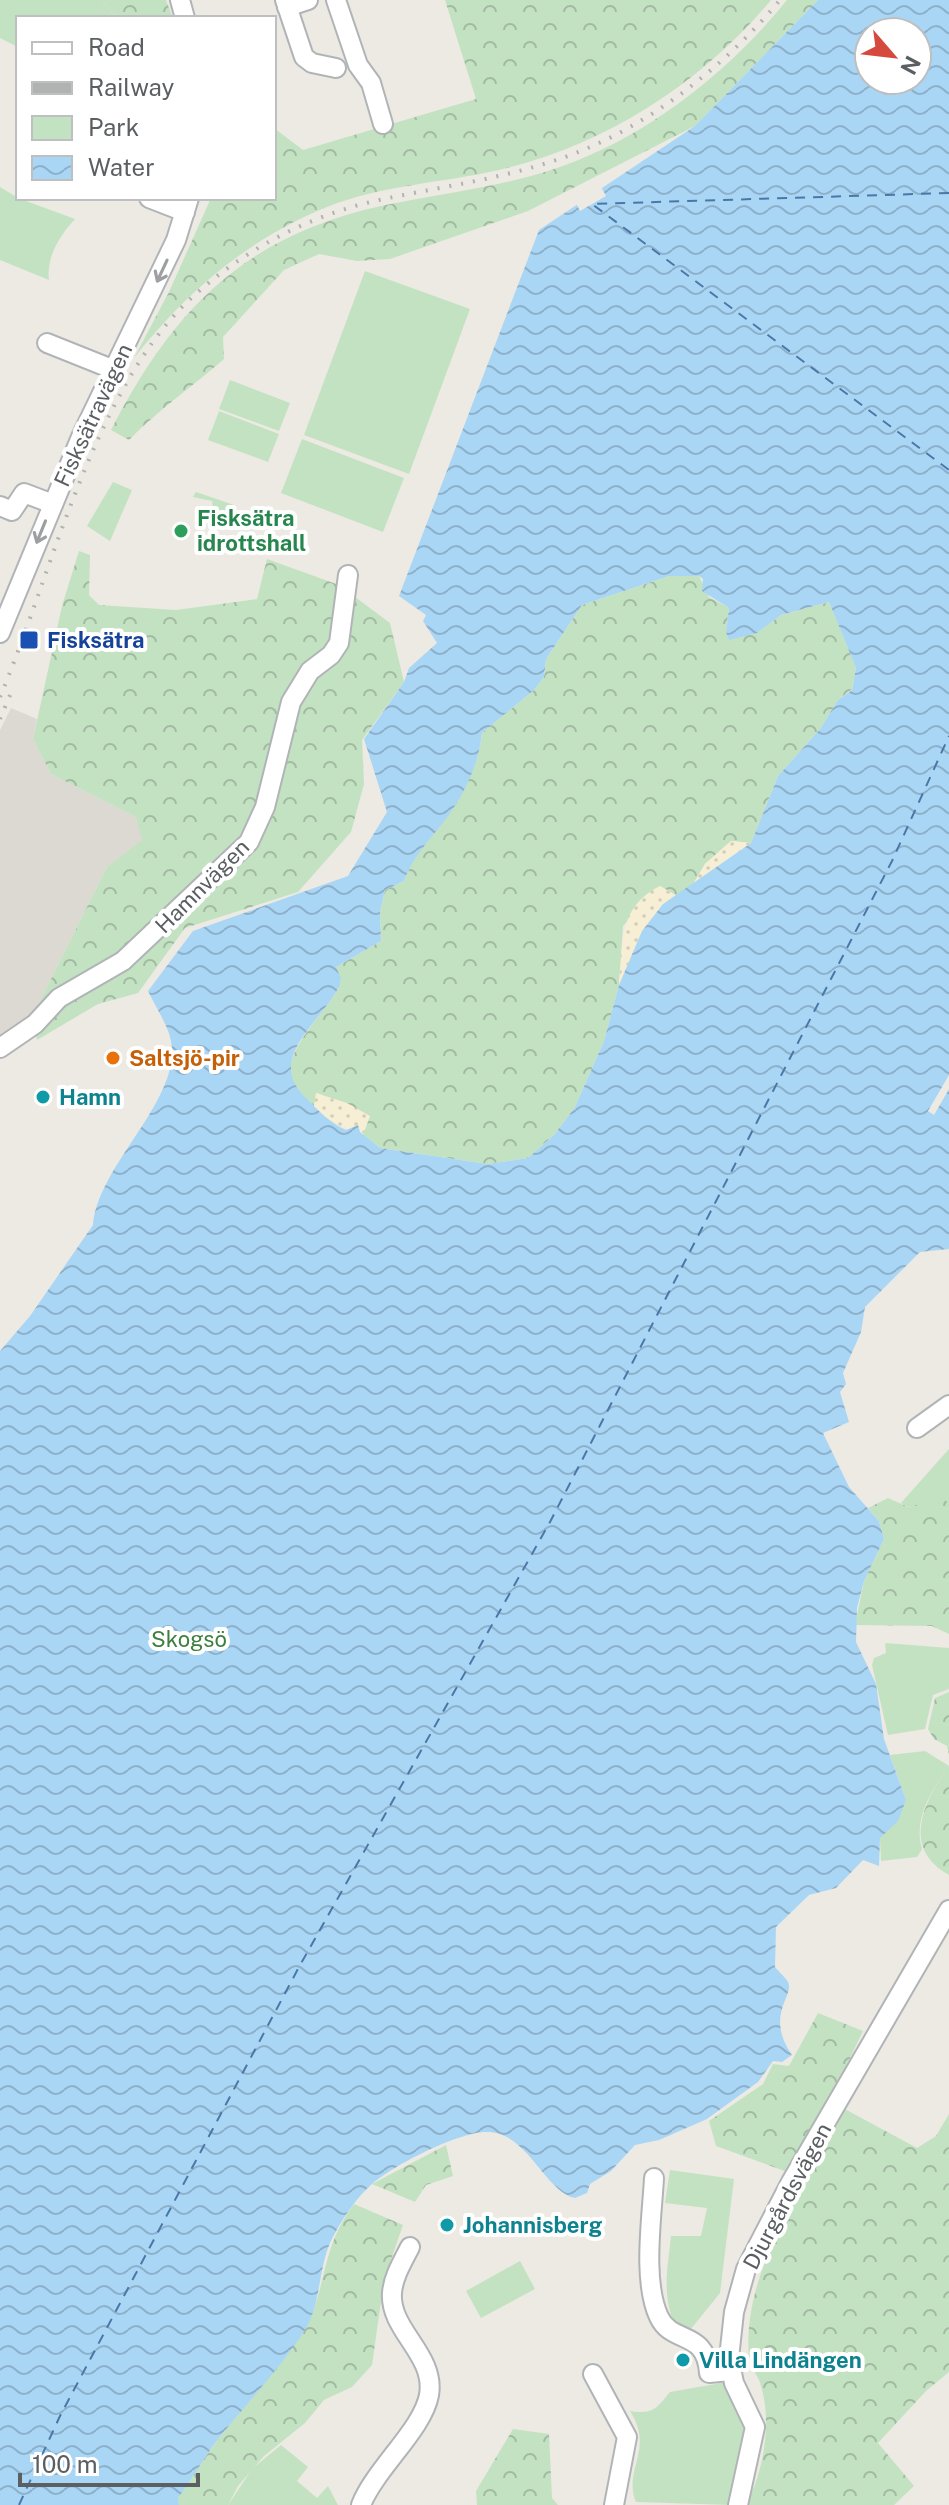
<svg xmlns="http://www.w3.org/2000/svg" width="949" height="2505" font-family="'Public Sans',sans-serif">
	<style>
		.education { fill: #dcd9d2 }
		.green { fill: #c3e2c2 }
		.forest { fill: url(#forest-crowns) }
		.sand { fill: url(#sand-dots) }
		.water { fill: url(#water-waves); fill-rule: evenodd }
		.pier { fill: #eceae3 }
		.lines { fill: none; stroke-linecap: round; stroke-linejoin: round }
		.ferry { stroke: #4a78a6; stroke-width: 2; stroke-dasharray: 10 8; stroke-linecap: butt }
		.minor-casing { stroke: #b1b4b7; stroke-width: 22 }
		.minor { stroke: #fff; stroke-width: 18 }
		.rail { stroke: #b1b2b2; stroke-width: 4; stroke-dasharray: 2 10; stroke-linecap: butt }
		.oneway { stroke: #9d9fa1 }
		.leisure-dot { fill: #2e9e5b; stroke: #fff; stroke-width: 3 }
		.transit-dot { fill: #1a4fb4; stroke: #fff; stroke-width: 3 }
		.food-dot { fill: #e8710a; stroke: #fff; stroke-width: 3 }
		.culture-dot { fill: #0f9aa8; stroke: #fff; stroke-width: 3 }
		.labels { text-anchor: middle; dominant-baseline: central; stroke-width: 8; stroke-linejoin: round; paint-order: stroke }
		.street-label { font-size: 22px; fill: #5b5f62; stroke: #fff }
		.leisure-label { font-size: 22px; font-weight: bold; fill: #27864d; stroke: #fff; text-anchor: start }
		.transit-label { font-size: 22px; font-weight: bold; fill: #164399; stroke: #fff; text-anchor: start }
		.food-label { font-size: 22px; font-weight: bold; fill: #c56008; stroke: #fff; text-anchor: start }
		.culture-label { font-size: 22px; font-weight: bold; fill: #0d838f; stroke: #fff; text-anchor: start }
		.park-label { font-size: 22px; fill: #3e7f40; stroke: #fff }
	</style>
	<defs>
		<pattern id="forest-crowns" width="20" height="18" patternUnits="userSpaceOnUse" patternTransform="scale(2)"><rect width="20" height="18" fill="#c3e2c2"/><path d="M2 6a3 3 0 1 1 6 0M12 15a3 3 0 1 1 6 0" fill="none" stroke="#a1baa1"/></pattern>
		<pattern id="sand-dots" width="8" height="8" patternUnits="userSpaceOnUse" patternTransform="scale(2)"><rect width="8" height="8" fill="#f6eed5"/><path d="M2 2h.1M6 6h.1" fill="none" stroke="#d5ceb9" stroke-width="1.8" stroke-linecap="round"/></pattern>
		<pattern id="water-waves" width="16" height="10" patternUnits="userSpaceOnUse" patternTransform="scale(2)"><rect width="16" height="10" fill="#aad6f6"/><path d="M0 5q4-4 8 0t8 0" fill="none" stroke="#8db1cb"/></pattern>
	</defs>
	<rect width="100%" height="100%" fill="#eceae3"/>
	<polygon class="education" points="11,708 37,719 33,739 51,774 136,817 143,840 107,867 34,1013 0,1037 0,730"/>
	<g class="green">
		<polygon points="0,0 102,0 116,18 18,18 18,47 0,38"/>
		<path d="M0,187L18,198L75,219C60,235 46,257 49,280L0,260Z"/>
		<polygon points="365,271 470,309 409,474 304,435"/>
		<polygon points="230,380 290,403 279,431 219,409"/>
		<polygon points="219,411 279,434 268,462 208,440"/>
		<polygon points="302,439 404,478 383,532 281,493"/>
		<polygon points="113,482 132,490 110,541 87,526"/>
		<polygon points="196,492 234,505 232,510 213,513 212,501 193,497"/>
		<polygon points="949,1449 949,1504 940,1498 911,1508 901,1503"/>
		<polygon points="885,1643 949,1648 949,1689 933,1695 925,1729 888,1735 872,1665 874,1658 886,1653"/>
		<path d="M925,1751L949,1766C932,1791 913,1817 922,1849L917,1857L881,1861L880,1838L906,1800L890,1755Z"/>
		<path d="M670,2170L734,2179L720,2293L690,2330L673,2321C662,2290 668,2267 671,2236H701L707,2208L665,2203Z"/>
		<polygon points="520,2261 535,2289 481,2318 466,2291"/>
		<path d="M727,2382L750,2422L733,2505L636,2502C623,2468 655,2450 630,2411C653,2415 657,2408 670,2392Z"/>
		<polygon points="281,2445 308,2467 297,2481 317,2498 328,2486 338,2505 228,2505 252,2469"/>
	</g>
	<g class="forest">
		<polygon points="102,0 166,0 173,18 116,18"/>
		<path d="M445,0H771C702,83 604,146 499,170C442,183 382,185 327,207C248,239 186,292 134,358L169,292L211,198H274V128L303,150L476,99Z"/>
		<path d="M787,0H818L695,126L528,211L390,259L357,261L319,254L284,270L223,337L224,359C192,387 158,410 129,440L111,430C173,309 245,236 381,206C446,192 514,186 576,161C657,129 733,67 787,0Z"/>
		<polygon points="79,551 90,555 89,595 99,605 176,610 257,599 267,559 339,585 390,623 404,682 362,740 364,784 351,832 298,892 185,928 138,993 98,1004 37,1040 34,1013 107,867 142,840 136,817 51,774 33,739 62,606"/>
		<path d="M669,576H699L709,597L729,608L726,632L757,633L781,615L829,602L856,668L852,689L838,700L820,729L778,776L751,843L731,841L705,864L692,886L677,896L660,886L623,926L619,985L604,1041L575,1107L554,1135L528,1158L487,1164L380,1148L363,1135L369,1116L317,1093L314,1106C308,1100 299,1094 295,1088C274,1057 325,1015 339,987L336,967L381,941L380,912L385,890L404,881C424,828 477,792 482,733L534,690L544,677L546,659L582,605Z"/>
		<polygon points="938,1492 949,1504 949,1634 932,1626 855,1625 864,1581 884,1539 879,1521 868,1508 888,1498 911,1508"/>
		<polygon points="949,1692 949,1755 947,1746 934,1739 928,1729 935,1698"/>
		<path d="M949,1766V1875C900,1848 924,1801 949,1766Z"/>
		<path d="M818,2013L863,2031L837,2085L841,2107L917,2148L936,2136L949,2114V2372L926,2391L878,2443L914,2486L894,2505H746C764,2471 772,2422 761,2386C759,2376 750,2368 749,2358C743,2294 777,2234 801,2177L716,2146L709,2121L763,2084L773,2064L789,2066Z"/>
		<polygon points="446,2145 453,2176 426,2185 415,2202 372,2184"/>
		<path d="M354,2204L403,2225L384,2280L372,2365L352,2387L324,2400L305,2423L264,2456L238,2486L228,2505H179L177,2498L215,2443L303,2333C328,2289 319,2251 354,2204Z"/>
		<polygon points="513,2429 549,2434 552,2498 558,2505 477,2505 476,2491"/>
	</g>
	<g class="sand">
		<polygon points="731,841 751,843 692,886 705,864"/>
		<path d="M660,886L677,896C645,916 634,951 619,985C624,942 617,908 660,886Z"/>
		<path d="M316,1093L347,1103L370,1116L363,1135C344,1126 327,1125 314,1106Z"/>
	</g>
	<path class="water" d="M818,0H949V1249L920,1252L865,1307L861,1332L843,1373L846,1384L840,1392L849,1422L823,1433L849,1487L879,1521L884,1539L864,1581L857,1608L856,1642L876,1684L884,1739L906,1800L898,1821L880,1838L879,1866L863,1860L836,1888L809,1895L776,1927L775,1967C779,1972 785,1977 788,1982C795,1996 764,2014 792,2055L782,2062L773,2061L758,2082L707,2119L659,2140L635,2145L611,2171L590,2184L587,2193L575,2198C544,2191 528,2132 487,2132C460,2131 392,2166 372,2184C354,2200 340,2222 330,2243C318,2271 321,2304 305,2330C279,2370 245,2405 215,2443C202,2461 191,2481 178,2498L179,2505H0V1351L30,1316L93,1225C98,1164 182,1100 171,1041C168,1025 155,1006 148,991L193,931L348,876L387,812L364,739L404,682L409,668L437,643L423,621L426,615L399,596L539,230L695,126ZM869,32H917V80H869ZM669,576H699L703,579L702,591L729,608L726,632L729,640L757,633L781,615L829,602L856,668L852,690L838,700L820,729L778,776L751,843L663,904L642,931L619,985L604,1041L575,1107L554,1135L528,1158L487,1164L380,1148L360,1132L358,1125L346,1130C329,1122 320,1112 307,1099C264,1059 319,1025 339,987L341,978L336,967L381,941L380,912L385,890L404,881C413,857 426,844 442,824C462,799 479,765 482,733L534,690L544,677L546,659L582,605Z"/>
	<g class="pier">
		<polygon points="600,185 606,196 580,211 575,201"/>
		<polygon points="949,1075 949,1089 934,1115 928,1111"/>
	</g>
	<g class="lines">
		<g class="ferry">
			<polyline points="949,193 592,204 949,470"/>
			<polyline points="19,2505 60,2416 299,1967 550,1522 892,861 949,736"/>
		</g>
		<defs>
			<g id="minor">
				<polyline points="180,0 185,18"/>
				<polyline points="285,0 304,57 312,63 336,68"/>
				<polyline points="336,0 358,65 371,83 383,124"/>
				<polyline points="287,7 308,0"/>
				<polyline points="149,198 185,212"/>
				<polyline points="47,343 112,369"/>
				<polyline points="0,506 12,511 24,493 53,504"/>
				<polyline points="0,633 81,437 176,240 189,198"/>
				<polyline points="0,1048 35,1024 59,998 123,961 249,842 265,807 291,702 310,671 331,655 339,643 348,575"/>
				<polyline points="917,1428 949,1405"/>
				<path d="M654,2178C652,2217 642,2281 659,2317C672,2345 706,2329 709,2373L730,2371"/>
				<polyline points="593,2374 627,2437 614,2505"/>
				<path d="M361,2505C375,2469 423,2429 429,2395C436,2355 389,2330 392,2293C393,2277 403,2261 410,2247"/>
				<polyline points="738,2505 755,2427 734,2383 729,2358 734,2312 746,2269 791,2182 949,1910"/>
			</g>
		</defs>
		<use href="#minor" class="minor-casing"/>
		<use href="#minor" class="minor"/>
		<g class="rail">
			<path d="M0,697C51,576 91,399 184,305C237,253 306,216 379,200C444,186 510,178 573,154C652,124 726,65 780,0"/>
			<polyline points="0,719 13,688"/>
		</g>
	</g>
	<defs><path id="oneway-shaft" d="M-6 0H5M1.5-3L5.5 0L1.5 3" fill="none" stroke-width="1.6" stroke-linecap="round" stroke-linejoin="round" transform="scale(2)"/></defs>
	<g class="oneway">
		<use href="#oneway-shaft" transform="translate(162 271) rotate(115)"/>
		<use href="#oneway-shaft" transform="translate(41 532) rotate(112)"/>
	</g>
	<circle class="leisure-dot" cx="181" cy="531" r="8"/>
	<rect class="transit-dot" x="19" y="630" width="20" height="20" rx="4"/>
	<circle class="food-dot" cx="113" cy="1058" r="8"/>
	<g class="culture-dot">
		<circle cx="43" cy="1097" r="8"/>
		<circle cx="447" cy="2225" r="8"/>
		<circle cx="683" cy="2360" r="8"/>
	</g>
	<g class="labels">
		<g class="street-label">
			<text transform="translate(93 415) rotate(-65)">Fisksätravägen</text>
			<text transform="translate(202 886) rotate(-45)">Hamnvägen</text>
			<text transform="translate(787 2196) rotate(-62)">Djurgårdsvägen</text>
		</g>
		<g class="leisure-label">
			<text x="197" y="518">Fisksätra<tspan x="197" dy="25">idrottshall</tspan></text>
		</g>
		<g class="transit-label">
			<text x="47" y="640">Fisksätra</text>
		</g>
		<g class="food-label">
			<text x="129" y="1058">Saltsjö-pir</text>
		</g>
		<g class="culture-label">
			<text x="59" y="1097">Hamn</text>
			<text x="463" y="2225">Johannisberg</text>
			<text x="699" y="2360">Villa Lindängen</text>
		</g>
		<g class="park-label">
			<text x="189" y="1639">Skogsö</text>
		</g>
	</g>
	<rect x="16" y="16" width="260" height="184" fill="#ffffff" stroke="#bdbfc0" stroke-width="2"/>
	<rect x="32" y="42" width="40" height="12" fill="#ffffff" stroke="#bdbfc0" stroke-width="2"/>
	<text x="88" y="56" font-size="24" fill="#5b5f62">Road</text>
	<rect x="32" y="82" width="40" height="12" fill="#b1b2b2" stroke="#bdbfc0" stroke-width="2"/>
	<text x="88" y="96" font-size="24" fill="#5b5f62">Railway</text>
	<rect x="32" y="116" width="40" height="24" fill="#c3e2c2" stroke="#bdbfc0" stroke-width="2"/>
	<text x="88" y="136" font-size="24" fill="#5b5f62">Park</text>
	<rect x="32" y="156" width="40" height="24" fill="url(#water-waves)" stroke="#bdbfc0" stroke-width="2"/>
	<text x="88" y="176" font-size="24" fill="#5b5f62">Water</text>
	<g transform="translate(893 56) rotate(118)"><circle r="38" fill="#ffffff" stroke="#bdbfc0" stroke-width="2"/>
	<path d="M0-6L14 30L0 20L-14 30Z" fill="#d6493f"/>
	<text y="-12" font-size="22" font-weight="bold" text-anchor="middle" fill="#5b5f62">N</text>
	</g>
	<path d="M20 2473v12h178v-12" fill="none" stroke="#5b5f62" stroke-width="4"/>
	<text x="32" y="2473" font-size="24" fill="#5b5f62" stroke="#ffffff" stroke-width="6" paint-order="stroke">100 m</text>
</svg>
○ ○ ○ ○ ○ ○ ○
→ **WHAT TO DO**: Scan the data above. Return every line with "lines" in it.

→ **SOLUTION FOR THIS TASK**:
		.lines { fill: none; stroke-linecap: round; stroke-linejoin: round }
	<g class="lines">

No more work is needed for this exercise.